Canada’s main stock market recorded its first win of the week and April on Wednesday in gaining near 40 points, with the resources heavy Toronto Stock Exchange buoyed by higher gold and oil prices. Moves in commodity prices in particular — and the regular release of key economic numbers too — continue to dictate how the TSX tends to perform daily.

But the TSX did lose half its gains over the last hour Wednesday. Maybe overall market sentiment has been hurt a little as there is an interesting, and maybe even potentially worrying, underlying trend taking hold across the index, that stock pickers might be wary of. An increasingly number of high profile and popular Canadian listed companies are going, or thinking about going, private.
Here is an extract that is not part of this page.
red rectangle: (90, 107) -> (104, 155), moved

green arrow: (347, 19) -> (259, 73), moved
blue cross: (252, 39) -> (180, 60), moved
Of commodities today, gold closed at a fresh record for the seventh-straight record session, pushing past the US$2,300 mark for the first time on expectations lower interest rates are on the way, even as a report showed US private-sector employment rose more than expected last month. Gold for June delivery closed up $33.20 to settle at US$2,315.00 per ounce.

Also, West Texas Intermediate crude oil closed at its highest level in more than five months on Wednesday, but gave up some early gains after a report showed an unexpected rise in US oil inventories. WTI crude for May delivery closed up $0.28 to settle at US$85.43, the highest since late October, but down from session highs of $86.20. June Brent crude, the global benchmark, was last seen up $0.46 to US$89.38.

Among sectors, most were higher, led by Health Care up 3.9% and Battery Metals up 2.25%, while both Base Metals and Energy were up about 1.5%. No index was down more than 1%.

On the recent trend in going private, Indigo Books & Music Inc. IDG, Canada’s leading book and lifestyle retailer, was overnight Tuesday the latest to go down this path in agreeing to be bought out fully by Trilogy Investments LP and Trilogy Retail Holdings Inc. Under the transaction, which is expected to close in June, Trilogy will buy all of the issued and outstanding common shares of the company that Trilogy, its affiliates, and joint actors do not currently own for $2.50 in cash per share.

Indigo’s shares jumped more than 20% today to just under the offer price.

Nuvei NVEI on Monday said it had entered into a definitive arrangement agreement to be taken private by Advent International, with the support of each of the company’s holders of multiple voting shares, being Philip Fayer, certain investment funds managed by Novacap Management and Caisse de depot et placement du Quebec, in an all-cash transaction which values the electronic-payments company at about US$6.3 billion.

The Globe and Mail had said before Monday’s news that if Nuvei privatizes, it would be the eighth technology company out of the 20 that went public on the TSX during a flurry of COVID-19-era offerings in 2020 and 2021 to leave the public markets.

Meanwhile, the Chief Executive of Lightspeed LSPD, Dax Dasilva, recently told Bloomberg the public market is a “good place” for the Montreal-based company, but its board of directors has a responsibility to evaluate all strategic options, including privatization. Lightstpeed for its part earlier Wednesday announced cost reductions, a share repurchase program, and reaffirmed its focus on profitable growth.

Jamie Murray, Head of Research at the Murray Wealth Group, was asked on BNN Bloomberg TV shortly before the close of trade today if he thought Lightspeed might actually go private. Murray said it will depend on how the next year goes for the company. “If the share price doesn’t respond and they are making the right decisions, the free cash flow starts to improve and the valuation doesn’t really see it, then sure anything would be on the table.” Murray added the company will wait first to see how the market responds to Wednesday’s moves.